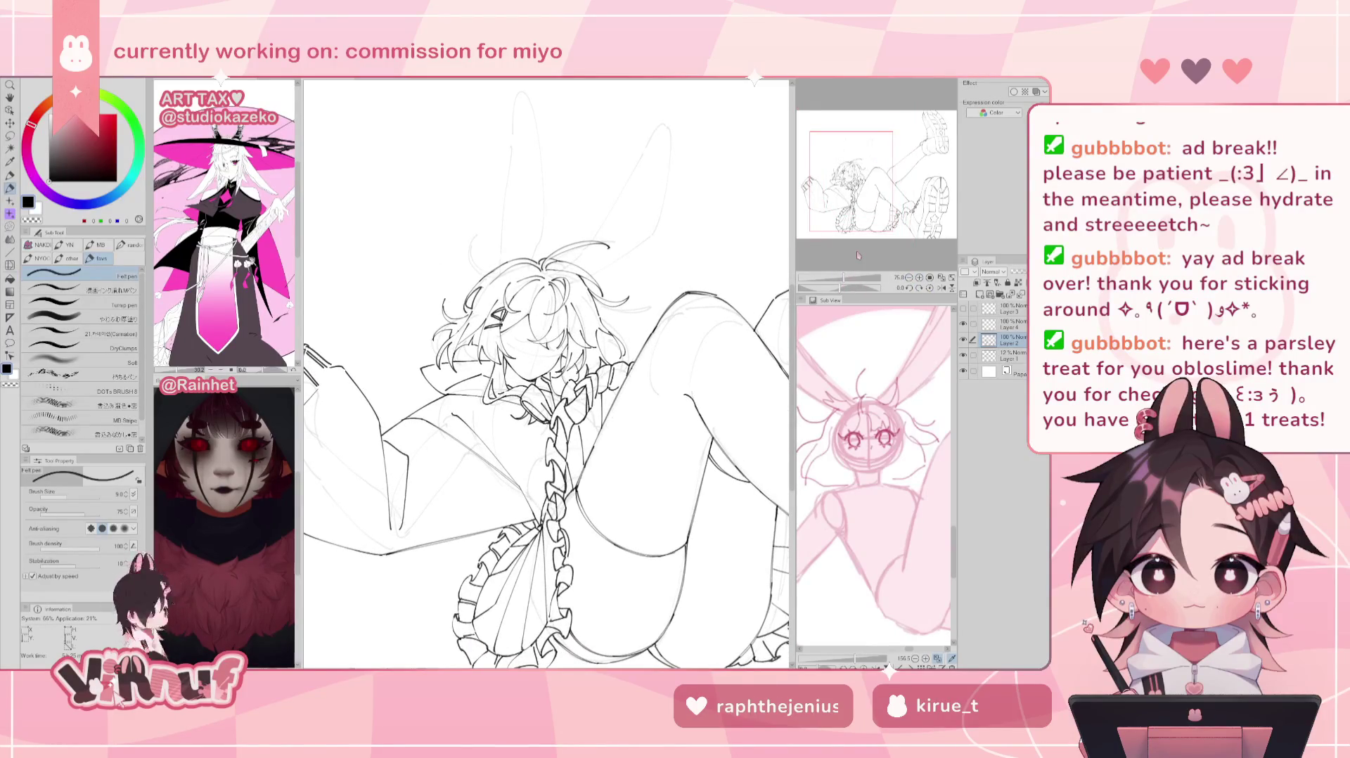
click(963, 340)
click(964, 340)
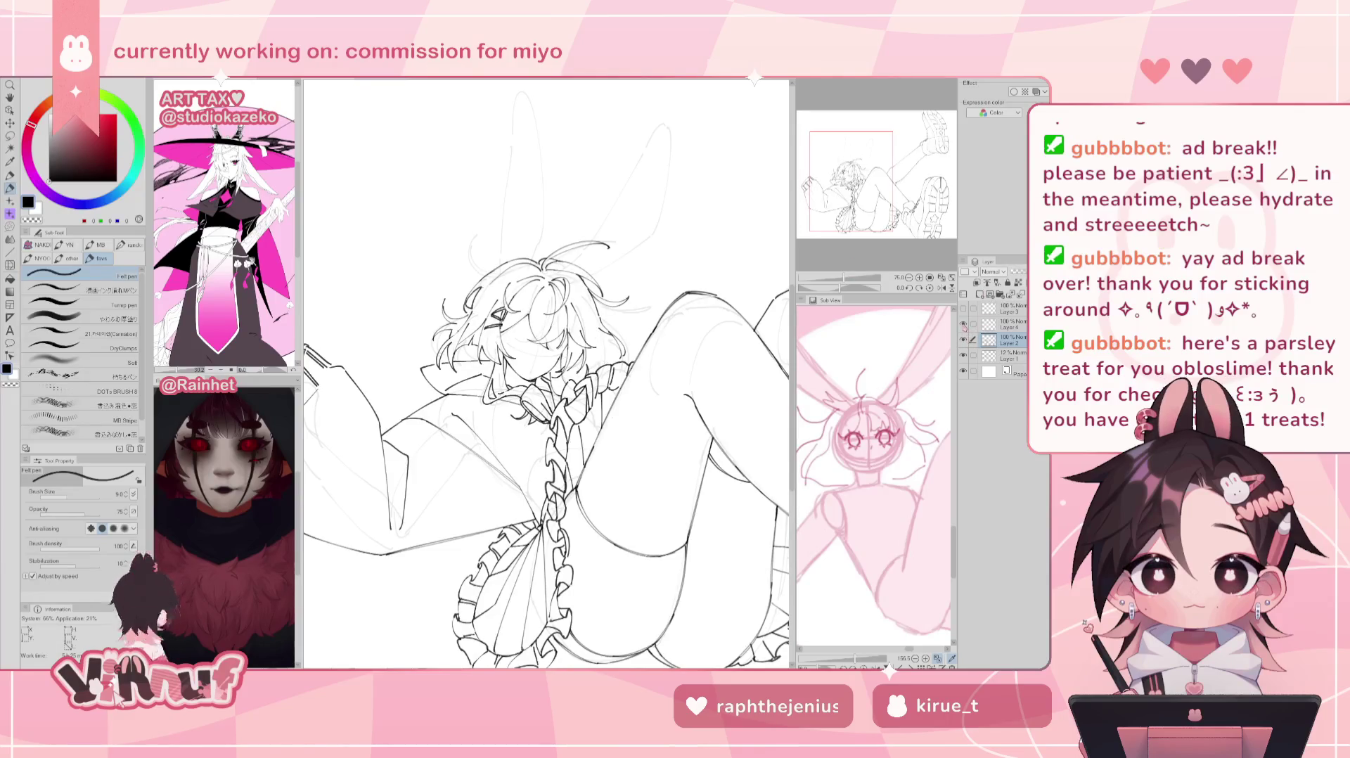
key(ctrl+e)
click(963, 324)
click(963, 324)
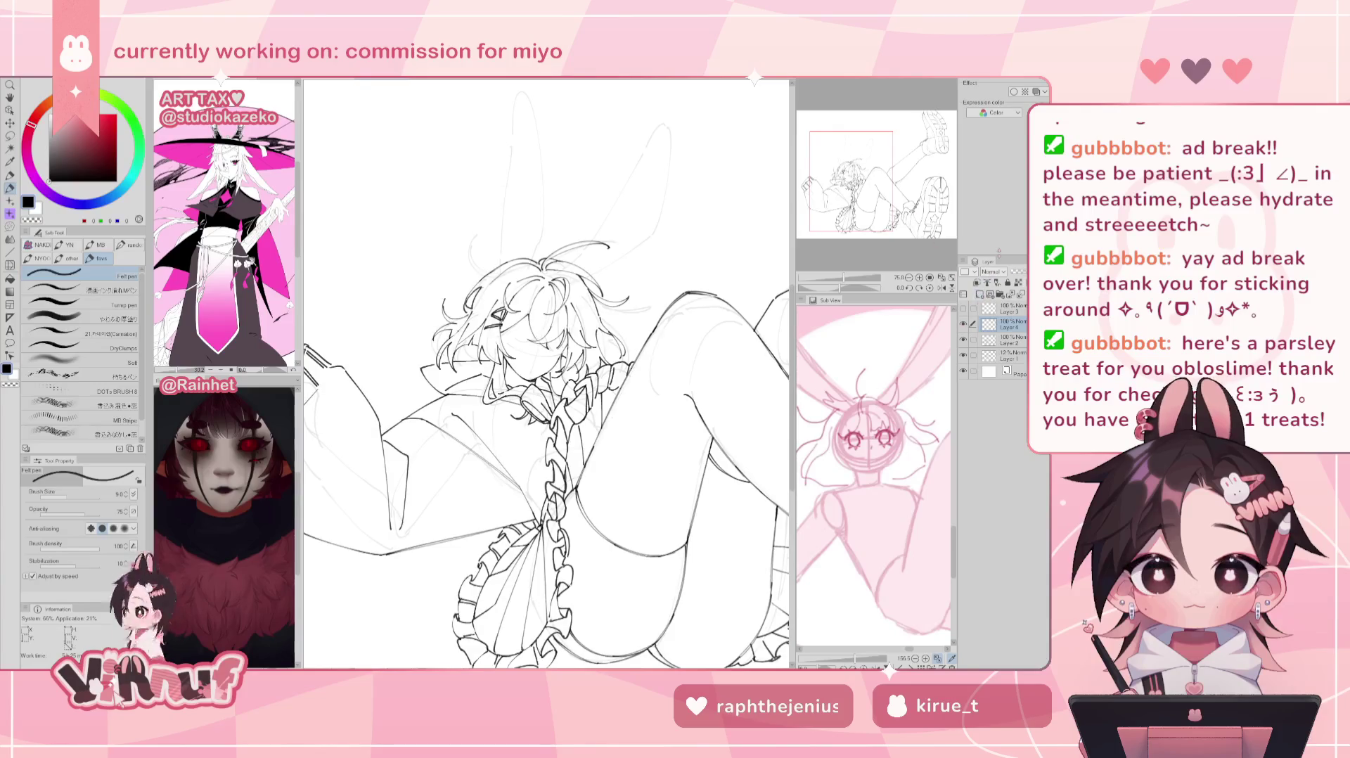
key(ctrl+z)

□ □ □ □

Work order
Output every record above verbatim, excluding images.

Output for this task
click(963, 340)
click(964, 340)
key(ctrl+e)
click(963, 324)
click(963, 324)
key(ctrl+z)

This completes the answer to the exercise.